- Problem to solve
Using the records that follow, work out how many lines hold the string "technologies" and provide that number only.

::::::

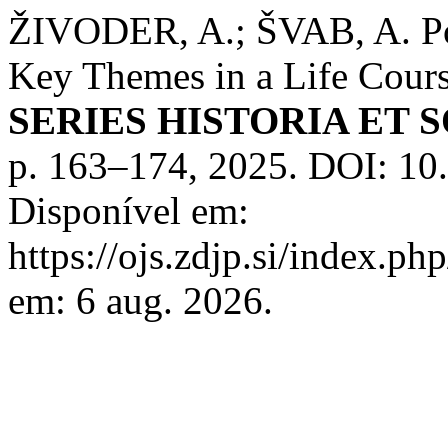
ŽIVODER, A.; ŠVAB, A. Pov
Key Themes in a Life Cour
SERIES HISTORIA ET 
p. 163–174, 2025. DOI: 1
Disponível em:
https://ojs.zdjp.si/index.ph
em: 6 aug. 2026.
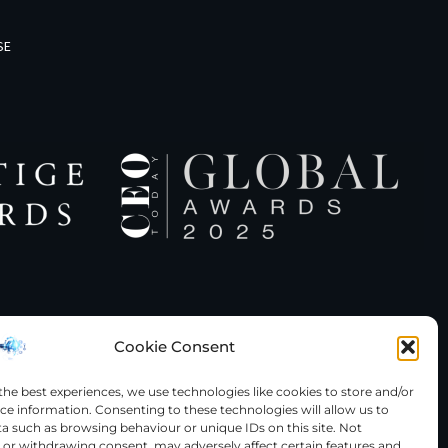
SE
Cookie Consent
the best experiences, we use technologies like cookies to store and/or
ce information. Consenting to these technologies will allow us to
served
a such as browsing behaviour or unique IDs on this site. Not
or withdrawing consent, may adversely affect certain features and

::::::

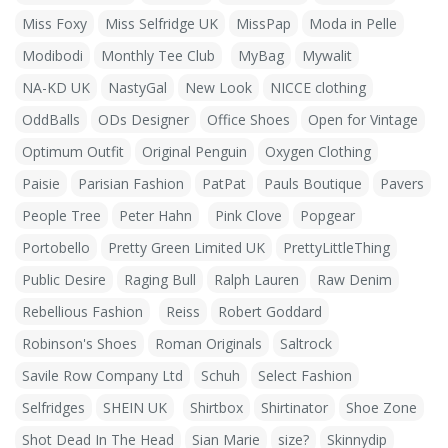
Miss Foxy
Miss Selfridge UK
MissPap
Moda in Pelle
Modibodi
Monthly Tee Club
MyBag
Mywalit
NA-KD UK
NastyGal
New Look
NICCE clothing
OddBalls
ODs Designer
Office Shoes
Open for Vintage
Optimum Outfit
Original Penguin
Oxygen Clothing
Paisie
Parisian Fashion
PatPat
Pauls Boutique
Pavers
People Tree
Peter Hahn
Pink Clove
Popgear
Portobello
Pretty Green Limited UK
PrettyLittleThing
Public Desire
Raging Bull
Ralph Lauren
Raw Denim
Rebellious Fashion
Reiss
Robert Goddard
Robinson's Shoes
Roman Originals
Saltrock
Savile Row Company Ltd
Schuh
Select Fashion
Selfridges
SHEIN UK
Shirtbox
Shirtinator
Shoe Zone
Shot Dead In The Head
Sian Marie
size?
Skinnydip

::::::

- Written answer
2